After careful consideration of what she felt the Jackson dining scene was missing, Ali landed on a community-focused restaurant that serves farm-to-table fare in a way that is both rooted in the region’s culinary history and looks to international influences for inspiration and innovation. “One of the first things you notice is that the menu isn’t broken up into traditional elements — salads, starters, mains, and such,” she explains. “All of those things are on there, but it’s meant to be more of a mix-and-match, choose your own adventure kind of experience, which really encourages sharing.”
Communities at the elevation and latitude of Jackson Hole enjoy a spectacularly brief growing season, which means that locally sourced ingredients are tough to come by during parts of the year. While other kitchens might truck in ingredients from elsewhere, Coelette draws on history to continue using local food in the middle of winter.
“We’re employing historical practices of canning and preserving to hold onto summer’s abundance,” explains Ali. “We are embracing these old, traditional techniques, and bringing them into current times.”
Like the pioneers that first called Jackson home, the team at Coelette is discovering ways to preserve food at its freshest and savor it during the valley’s chilliest months. Ali and her team aren’t just looking back in time for inspiration; they’re also looking around the globe for innovative concepts
from other communities. “We’re calling it ‘Snowline Cuisine,’” she explains. “Whether it’s Japan, Scandinavia, the Alps, or somewhere else — we’re
exploring how other places at a similar latitude and altitude embrace their limited growing season and create amazing locally sourced food.”
Ultimately, Coelette is defined by the beautiful balance drawn between old and new, tradition and innovation. The cabin itself is one of Jackson’s oldest, and Ali’s renovations have both showcased its traditional charm and infused it with contemporary energy. With eclectic interiors thoughtfully designed by Christian Burch and John Freschette of Made and Mountain Dandy, the ambiance is at once rustic and chic.

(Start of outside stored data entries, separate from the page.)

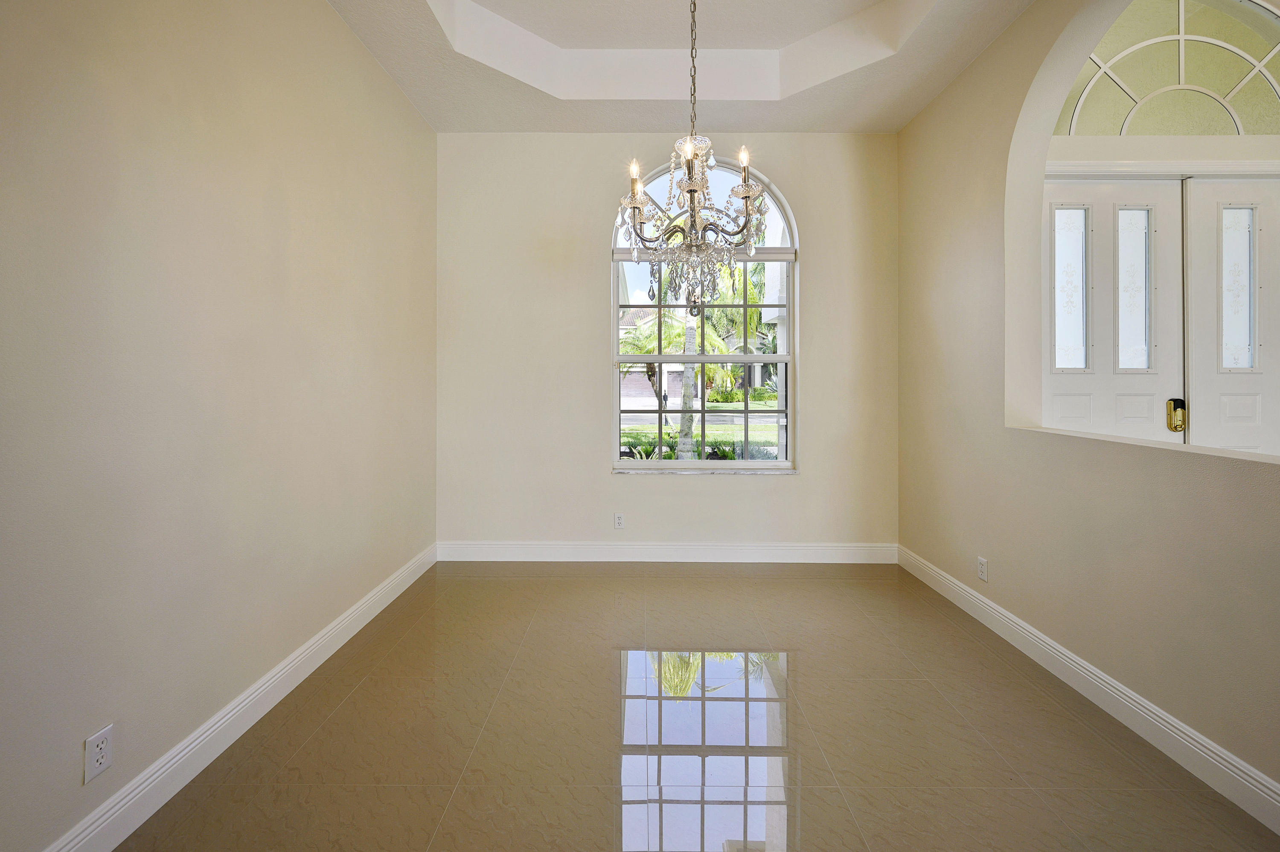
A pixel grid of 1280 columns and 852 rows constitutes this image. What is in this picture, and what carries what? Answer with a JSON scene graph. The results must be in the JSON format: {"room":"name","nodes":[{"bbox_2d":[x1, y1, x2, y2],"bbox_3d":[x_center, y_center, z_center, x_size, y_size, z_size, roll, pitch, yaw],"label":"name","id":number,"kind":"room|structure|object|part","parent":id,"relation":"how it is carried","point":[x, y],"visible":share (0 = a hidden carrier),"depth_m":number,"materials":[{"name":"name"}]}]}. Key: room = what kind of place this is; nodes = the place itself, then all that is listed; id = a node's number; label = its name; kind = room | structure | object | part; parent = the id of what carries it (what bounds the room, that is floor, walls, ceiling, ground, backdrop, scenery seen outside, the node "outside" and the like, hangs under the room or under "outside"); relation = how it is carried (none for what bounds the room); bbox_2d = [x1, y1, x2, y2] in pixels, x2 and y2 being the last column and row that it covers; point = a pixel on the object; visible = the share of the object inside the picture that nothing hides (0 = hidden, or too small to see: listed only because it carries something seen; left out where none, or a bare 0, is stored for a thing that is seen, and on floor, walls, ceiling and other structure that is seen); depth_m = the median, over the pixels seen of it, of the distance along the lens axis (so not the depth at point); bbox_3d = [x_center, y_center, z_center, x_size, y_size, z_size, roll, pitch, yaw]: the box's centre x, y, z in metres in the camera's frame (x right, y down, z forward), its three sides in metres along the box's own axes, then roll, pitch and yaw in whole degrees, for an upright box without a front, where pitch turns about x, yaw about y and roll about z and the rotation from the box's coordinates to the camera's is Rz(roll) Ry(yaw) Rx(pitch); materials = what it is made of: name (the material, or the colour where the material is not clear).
{"room":"dining room","nodes":[
{"label":"dining room","id":0,"kind":"room"},
{"bbox_2d":[0,0,436,851],"bbox_3d":[-1.572,-0.462,0.993,0.188,3.362,5.588,0,0,1],"label":"left wall","id":1,"kind":"structure","parent":0,"point":[321,11],"depth_m":1.60,"materials":[{"name":"beige paint"}]},
{"bbox_2d":[83,723,113,783],"bbox_3d":[-1.465,0.948,1.349,0.009,0.114,0.070,0,0,1],"label":"wall socket","id":2,"kind":"object","parent":1,"relation":"attached to","point":[96,738],"visible":0.99,"depth_m":1.34,"materials":[{"name":"white plastic"}]},
{"bbox_2d":[43,543,435,851],"bbox_3d":[-1.468,1.151,1.106,0.017,0.126,5.009,0,0,1],"label":"left baseboard","id":3,"kind":"structure","parent":1,"relation":"attached to","point":[394,594],"depth_m":1.71,"materials":[{"name":"white paint"}]},
{"bbox_2d":[436,130,896,553],"bbox_3d":[0.196,-0.537,3.724,3.584,3.470,0.202,0,0,1],"label":"back wall","id":4,"kind":"structure","parent":0,"point":[607,482],"depth_m":3.64,"materials":[{"name":"beige paint"}]},
{"bbox_2d":[613,512,625,528],"bbox_3d":[-0.152,0.873,3.682,0.070,0.116,0.009,0,0,1],"label":"wall socket","id":5,"kind":"object","parent":4,"relation":"attached to","point":[620,520],"visible":0.99,"depth_m":3.68,"materials":[{"name":"white plastic"}]},
{"bbox_2d":[436,540,898,562],"bbox_3d":[0.197,1.096,3.657,3.366,0.139,0.016,0,0,1],"label":"back baseboard","id":6,"kind":"structure","parent":4,"relation":"attached to","point":[732,547],"depth_m":3.65,"materials":[{"name":"white paint"}]},
{"bbox_2d":[610,158,796,471],"bbox_3d":[0.464,-0.605,3.711,1.333,2.273,0.104,0,0,1],"label":"arched window","id":7,"kind":"structure","parent":4,"relation":"in","point":[679,465],"depth_m":3.70,"materials":[{"name":"glass"}]},
{"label":"sash","id":8,"kind":"part","parent":7,"relation":"part of","materials":[{"name":"white"}]},
{"bbox_2d":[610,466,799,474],"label":"window sill","id":9,"kind":"structure","parent":4,"relation":"attached to","point":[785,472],"depth_m":3.63,"materials":[{"name":"white stone"}]},
{"bbox_2d":[329,0,1031,132],"bbox_3d":[0.209,-2.102,1.386,3.463,0.307,5.152,0,0,1],"label":"ceiling","id":10,"kind":"structure","parent":0,"point":[912,110],"depth_m":3.00,"materials":[{"name":"white paint"}]},
{"bbox_2d":[617,0,773,309],"bbox_3d":[0.222,-1.282,2.100,0.637,1.830,0.628,0,0,1],"label":"chandelier","id":11,"kind":"object","parent":10,"relation":"hanging from","point":[747,190],"visible":0.99,"depth_m":2.05,"materials":[{"name":"silver"}]},
{"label":"candle bulb","id":12,"kind":"part","parent":11,"relation":"part of","materials":[{"name":"white"}]},
{"bbox_2d":[107,563,1279,851],"bbox_3d":[0.904,1.270,0.876,5.157,0.109,6.008,0,0,1],"label":"floor","id":13,"kind":"structure","parent":0,"point":[349,701],"depth_m":1.79,"materials":[{"name":"beige tile"}]},
{"bbox_2d":[894,0,1279,815],"bbox_3d":[1.919,-0.640,1.190,0.181,3.664,5.078,0,0,1],"label":"right wall","id":14,"kind":"structure","parent":0,"point":[923,120],"depth_m":2.32,"materials":[{"name":"beige paint"}]},
{"bbox_2d":[976,555,988,580],"bbox_3d":[1.865,0.900,2.708,0.009,0.115,0.070,0,0,1],"label":"wall socket","id":15,"kind":"object","parent":14,"relation":"attached to","point":[980,562],"visible":0.98,"depth_m":2.70,"materials":[{"name":"white plastic"}]},
{"bbox_2d":[899,545,1279,835],"bbox_3d":[1.849,1.154,1.167,0.016,0.127,4.800,0,0,1],"label":"right baseboard","id":16,"kind":"structure","parent":14,"relation":"attached to","point":[1211,743],"depth_m":1.86,"materials":[{"name":"white paint"}]},
{"bbox_2d":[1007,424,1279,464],"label":"ledge","id":17,"kind":"object","parent":14,"relation":"attached to","point":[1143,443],"visible":0.78,"depth_m":1.81,"materials":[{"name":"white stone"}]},
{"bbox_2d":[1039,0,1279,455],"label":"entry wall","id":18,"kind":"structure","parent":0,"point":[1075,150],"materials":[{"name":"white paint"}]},
{"bbox_2d":[1043,179,1182,441],"bbox_3d":[2.684,-0.032,2.864,0.836,2.460,0.109,0,0,1],"label":"front door","id":19,"kind":"structure","parent":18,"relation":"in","point":[1156,376],"depth_m":2.86,"materials":[{"name":"white paint"}]},
{"bbox_3d":[2.465,-0.638,2.857,0.163,0.860,0.052,0,0,1],"label":"glass pane","id":20,"kind":"part","parent":19,"relation":"part of","materials":[{"name":"white glass"}]},
{"bbox_3d":[2.853,-0.634,2.882,0.150,0.869,0.076,0,0,1],"label":"glass pane","id":21,"kind":"part","parent":19,"relation":"part of","materials":[{"name":"white glass"}]},
{"bbox_2d":[1166,398,1186,432],"bbox_3d":[2.952,0.071,2.733,0.068,0.190,0.045,0,0,1],"label":"door lock","id":22,"kind":"object","parent":19,"relation":"attached to","point":[1176,428],"visible":0.93,"depth_m":2.72,"materials":[{"name":"gold metal"}]},
{"bbox_2d":[1051,0,1279,135],"bbox_3d":[3.034,-1.856,2.753,1.728,0.850,0.049,0,0,1],"label":"arched transom window","id":23,"kind":"structure","parent":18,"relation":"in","point":[1263,93],"depth_m":2.74,"materials":[{"name":"glass"}]},
{"bbox_2d":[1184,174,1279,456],"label":"front door","id":24,"kind":"structure","parent":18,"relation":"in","point":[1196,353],"depth_m":2.80,"materials":[{"name":"white paint"}]},
{"bbox_3d":[3.375,-0.631,2.819,0.136,0.861,0.060,0,0,1],"label":"glass pane","id":25,"kind":"part","parent":24,"relation":"part of","materials":[{"name":"white glass"}]},
{"label":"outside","id":26,"kind":"structure","parent":0,"visible":0},
{"bbox_2d":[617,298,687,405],"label":"house","id":27,"kind":"structure","parent":26,"point":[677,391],"materials":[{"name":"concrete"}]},
{"bbox_2d":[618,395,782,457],"label":"lawn","id":28,"kind":"structure","parent":26,"point":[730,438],"materials":[{"name":"green plant"}]},
{"label":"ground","id":29,"kind":"structure","parent":26,"visible":0},
{"bbox_2d":[617,305,730,456],"bbox_3d":[0.617,-0.505,9.807,3.029,3.285,2.549,0,0,1],"label":"palm tree","id":30,"kind":"object","parent":29,"relation":"on","point":[670,333],"visible":0.58,"depth_m":9.66,"materials":[{"name":"green plant"}]},
{"bbox_2d":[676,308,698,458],"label":"palm trunk","id":31,"kind":"object","parent":29,"relation":"on","point":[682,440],"visible":0.63,"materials":[{"name":"plant"}]},
{"bbox_2d":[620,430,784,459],"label":"shrubs","id":32,"kind":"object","parent":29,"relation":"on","point":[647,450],"visible":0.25,"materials":[{"name":"green plant"}]},
{"bbox_2d":[702,255,767,395],"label":"palm tree","id":33,"kind":"object","parent":29,"relation":"on","point":[740,274],"visible":0.43,"materials":[{"name":"green plant"}]}
]}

Even the restaurant’s name seeks to evoke a sense of balance; “We wanted to pay homage to the Coe family who called this home,” explains Ali. “And the Western vibe — elements of leather, metal, and wood — has a sense of masculinity around it. It felt right to choose a name that was distinctly feminine.”
Perhaps this deep sense of balance and identity has contributed to Coelette’s resilience. Ali is hopeful for the future, and rightly so; if there’s anything that the world is craving more than ever, it’s delicious food and the restorative joy of sharing a meal together.